▶ Texto para leer
"Los estúpidos están en todas partes, formando una mayoría aplastante. Y creo que eso no es motivo suficiente para que manden sobre los demás. Oíd: la mayoría tiene la fuerza, pero no la razón", afirmó el célebre escritor noruego del siglo XIX.
"Los estúpidos están en todas partes, formando una mayoría aplastante. Y creo que eso no es motivo suficiente para que manden sobre los demás. Oíd: la mayoría tiene la fuerza, pero no la razón", afirmó el célebre escritor noruego del siglo XIX.
Ana María Gutiérrez Suárez
Profesora de Literatura
¿Fue Henrik Ibsen Un enemigo del pueblo? Si por pueblo entendemos aquello que él denominaba "una masa amorfa" regida por "verdades disecadas" y "creencias heredadas de sus antepasados", intuiremos, ya por la sola utilización de estos epítetos, que sí. Sin embargo, Ibsen es, ante todo, uno de los padres del teatro moderno y tanto las nuevas estructuras narrativas por él introducidas como las temáticas abordadas, consideradas escandalosas en su época, continúan vigentes hasta nuestros días. Con justicia, Jorge Luis Borges afirmaba: "Henrik Ibsen es de mañana y de hoy. Sin su gran sombra el teatro que le sigue es inconcebible".
Pero volvamos a los inicios. Nacido en 1828, este poeta y dramaturgo noruego comienza su producción literaria a la luz del movimiento romántico imperante en Europa y los temas son, por tanto, de corte histórico, folklórico, fantástico. De esta época son Catilina (1850), La señora Inger de Ostraat (1855), Los pretendientes de la corona (1863), entre otras obras que no tuvieron mayor éxito.
Es a partir de Brand (1866) que su carrera empieza a consolidarse y su estilo a girar hacia el Realismo, al principio de corte social, posteriormente psicológico y finalmente con elementos del Simbolismo. Esta pieza es también la precursora de un motivo que acompañará toda la obra ibseniana posterior: la tensión entre el ideal y la realidad.
En el caso de Brand, el ideal es religioso, pues el protagonista, un fervoroso pastor protestante, llega a inmolar a su familia en pos de su celo apostólico: "¡Humano! Ese es el grito de guerra, la palabra que permite la cobardía. En ella se envuelven todos los débiles, la acatan todos los flexibles", exclama Brand. "Dios no es tan duro como mi hijo", susurra su madre en el lecho de muerte.
Más adelante, en Casa de muñecas (1879) y Espectros (1881), Ibsen se adentra en la intimidad familiar para mostrar cómo se plasman en ella los valores impuestos por la sociedad y cuáles, a la larga, tienen mayor primacía.

▶ Datos de origen
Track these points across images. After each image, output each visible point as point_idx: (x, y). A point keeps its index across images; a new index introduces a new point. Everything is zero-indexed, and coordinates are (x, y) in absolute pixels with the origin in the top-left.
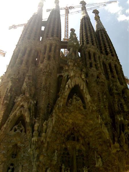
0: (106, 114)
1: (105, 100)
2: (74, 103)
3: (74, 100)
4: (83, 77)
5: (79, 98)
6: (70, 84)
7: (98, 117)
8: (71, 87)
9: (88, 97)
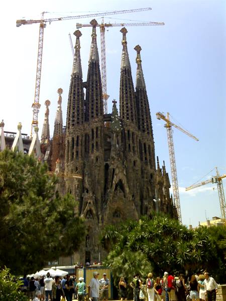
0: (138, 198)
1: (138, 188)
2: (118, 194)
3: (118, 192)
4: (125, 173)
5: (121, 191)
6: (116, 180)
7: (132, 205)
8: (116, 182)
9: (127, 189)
==
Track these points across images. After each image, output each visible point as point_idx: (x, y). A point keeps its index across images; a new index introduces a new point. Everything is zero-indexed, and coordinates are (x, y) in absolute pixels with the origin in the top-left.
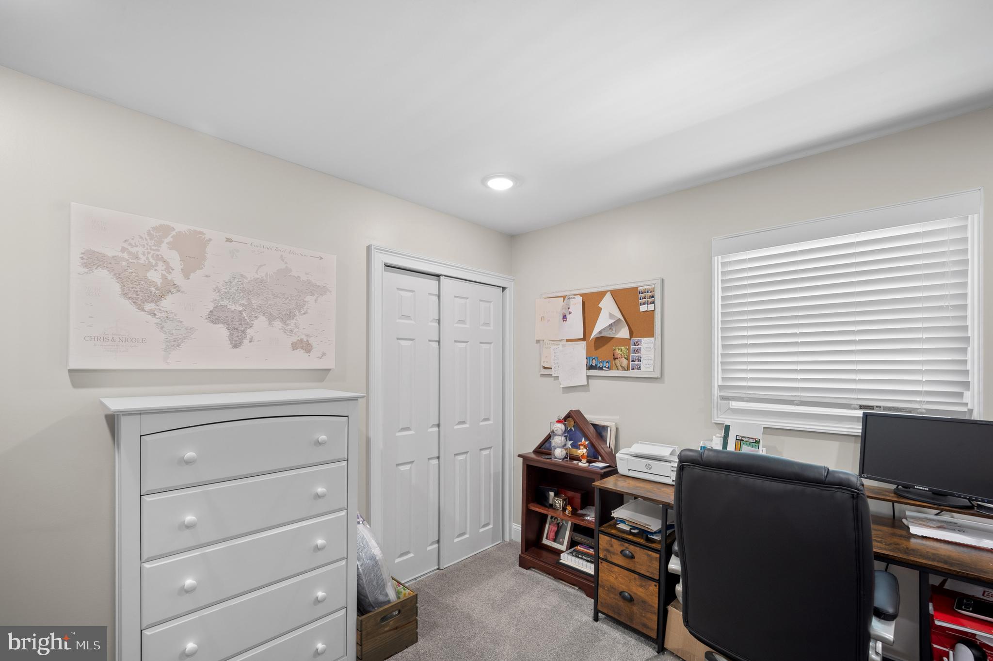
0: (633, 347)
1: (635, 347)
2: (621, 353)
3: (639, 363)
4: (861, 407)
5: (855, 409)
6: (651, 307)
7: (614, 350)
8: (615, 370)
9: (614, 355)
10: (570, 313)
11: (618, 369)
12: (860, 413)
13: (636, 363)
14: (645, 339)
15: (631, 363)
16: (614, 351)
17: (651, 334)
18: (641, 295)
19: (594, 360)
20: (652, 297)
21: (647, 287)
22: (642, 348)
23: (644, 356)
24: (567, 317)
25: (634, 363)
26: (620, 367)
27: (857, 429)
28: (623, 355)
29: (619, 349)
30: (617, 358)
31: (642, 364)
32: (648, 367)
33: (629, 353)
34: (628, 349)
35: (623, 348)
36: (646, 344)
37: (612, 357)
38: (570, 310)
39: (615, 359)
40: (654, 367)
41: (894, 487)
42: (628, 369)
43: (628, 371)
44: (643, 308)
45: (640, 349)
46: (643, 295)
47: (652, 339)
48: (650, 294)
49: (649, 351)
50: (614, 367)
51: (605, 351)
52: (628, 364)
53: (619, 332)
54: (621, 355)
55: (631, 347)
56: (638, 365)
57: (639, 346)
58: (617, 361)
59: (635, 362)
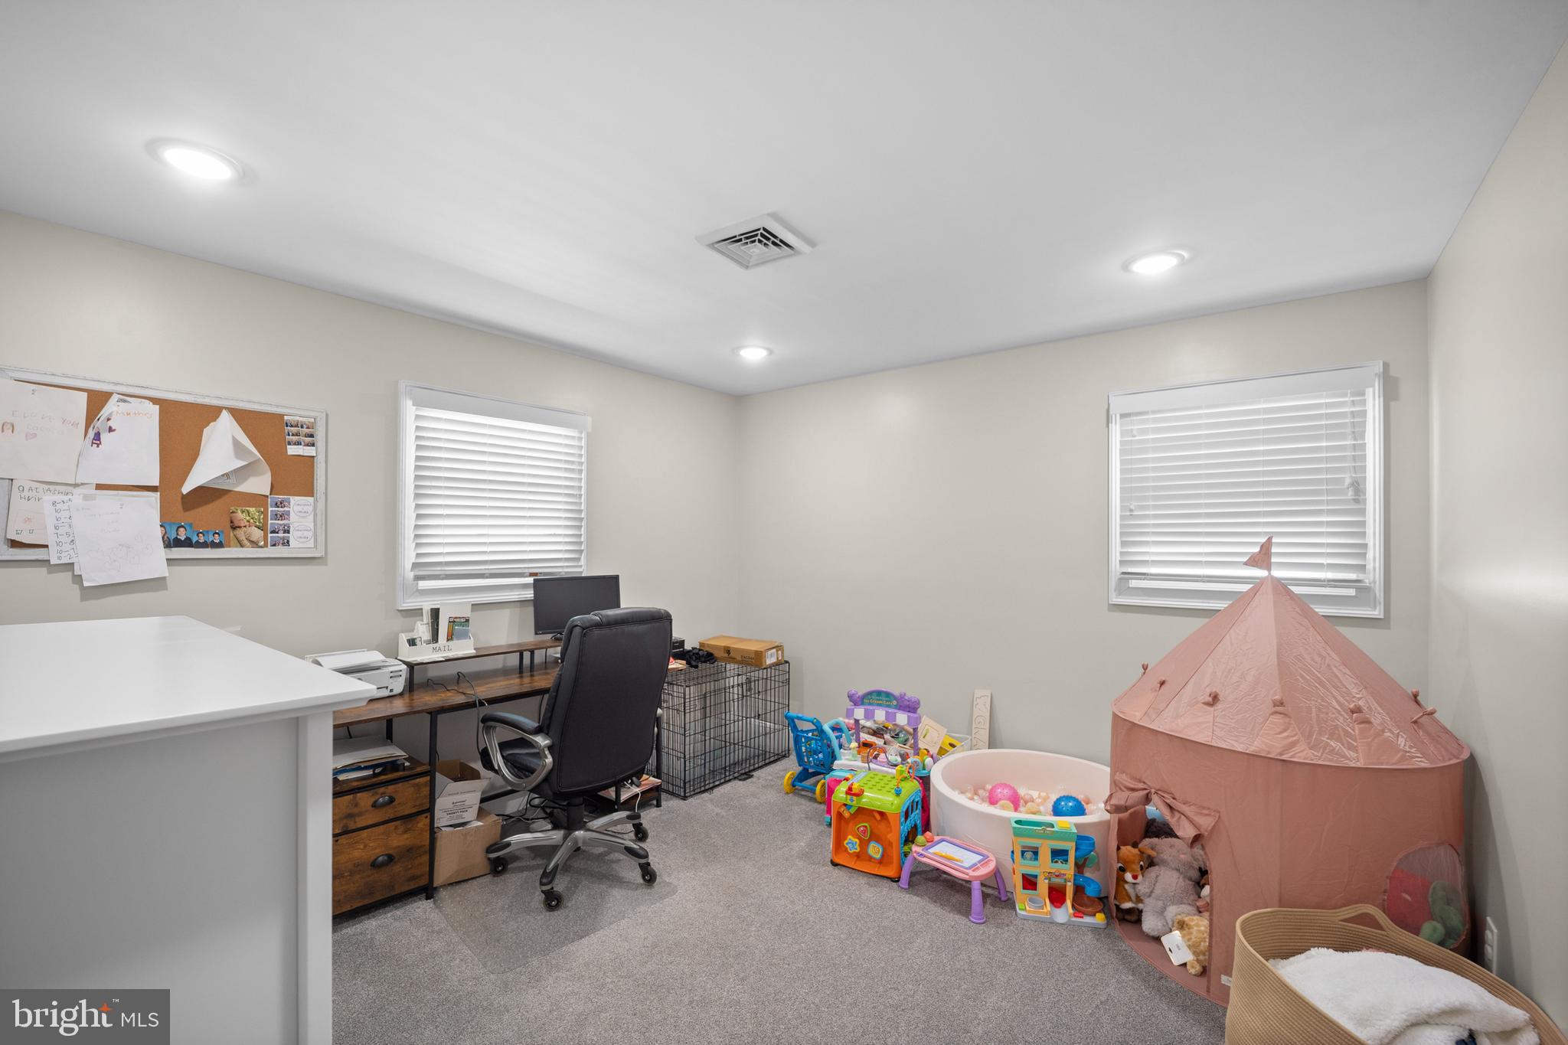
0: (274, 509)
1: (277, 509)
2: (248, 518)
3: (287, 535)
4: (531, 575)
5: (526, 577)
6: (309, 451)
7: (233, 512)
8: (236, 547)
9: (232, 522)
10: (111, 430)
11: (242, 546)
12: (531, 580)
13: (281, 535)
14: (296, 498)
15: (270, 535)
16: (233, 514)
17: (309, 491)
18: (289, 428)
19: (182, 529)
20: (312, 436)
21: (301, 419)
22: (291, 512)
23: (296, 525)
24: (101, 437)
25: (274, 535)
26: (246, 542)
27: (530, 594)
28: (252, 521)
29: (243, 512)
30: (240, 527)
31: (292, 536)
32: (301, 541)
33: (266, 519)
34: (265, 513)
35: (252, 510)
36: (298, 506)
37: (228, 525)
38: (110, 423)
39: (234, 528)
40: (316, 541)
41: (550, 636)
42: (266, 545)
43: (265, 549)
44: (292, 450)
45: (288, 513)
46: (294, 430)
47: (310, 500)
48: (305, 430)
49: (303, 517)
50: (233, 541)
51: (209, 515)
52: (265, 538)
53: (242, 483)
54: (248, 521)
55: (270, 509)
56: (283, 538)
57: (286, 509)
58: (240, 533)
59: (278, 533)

▶ Ejercicios
1: Indica si cada una de las siguientes afirmaciones coincide con el texto sobre Ibsen y respalda cada respuesta con las palabras decisivas del texto, citadas literalmente: (a) Ibsen nació en 1828. (b) Las obras de su etapa romántica, como Catilina, tuvieron gran éxito. (c) En Brand, el protagonista es un pastor católico.
2: Según el texto sobre Ibsen, ¿a partir de qué obra empieza a consolidarse su carrera?
3: Retoma el texto sobre Ibsen y continúalo a partir de su última oración.

▶ Respuestas
1:
(a) Sí: "Nacido en 1828, este poeta y dramaturgo noruego".
(b) No: "entre otras obras que no tuvieron mayor éxito".
(c) No: "un fervoroso pastor protestante".

2: A partir de Brand (1866).

3:
La primera describe al inicio un hogar en apariencia perfecto, cuyos integrantes cumplen a cabalidad lo que se espera de ellos y son felices. Helmer, probo abogado que ha logrado, después de un período de dificultades económicas, obtener un importante puesto en el Banco. Nora, su encantadora esposa, lo adora y vive para agradarlo. Pero con la aparición de Krogstad, un personaje que encarna todo lo que la sociedad condena en un hombre, un incidente del pasado se revela, destruyendo este "paraíso doméstico". Helmer opta por el ideal de la honra y el buen nombre antes que por la defensa de Nora y ésta, al abrir por fin los ojos después de una existencia inconsciente, abandona "sus deberes más sagrados", los de madre y esposa, para enfrentar la realidad y dedicarse a unos "aún más sagrados": la búsqueda de sus propios ideales y certezas.
Disectando la moral
Tras la publicación de Casa de Muñecas, las críticas no tardaron en aparecer. Considerada una obra escandalosa que socavaba los fundamentos de la familia y, por ende, de la sociedad, su desenlace fue alterado en diversos montajes para preservar así los valores tradicionales. Esto explica en parte la posterior aparición de Espectros, pues si bien la trama es distinta, en ella no deja de resonar, indirectamente, la pregunta: ¿qué pasaría si Nora se hubiese quedado o regresado?
La obra comienza con los preparativos de Elena Alving para la apertura de un hospicio en memoria de su marido, muerto hace algunos años y miembro muy respetado y querido de la comunidad. Lo que nadie sabe es que el Capitán Alving llevó siempre una vida de excesos, razón por lo cual su mujer lo abandonó al poco tiempo de casados.
Sin embargo, el Pastor Manders, amigo de la familia, la instó a regresar, pues "una mujer no está autorizada para erigirse en juez de su marido y su deber [es] soportar humildemente la Cruz que la Voluntad Suprema estimó oportuno enviarle".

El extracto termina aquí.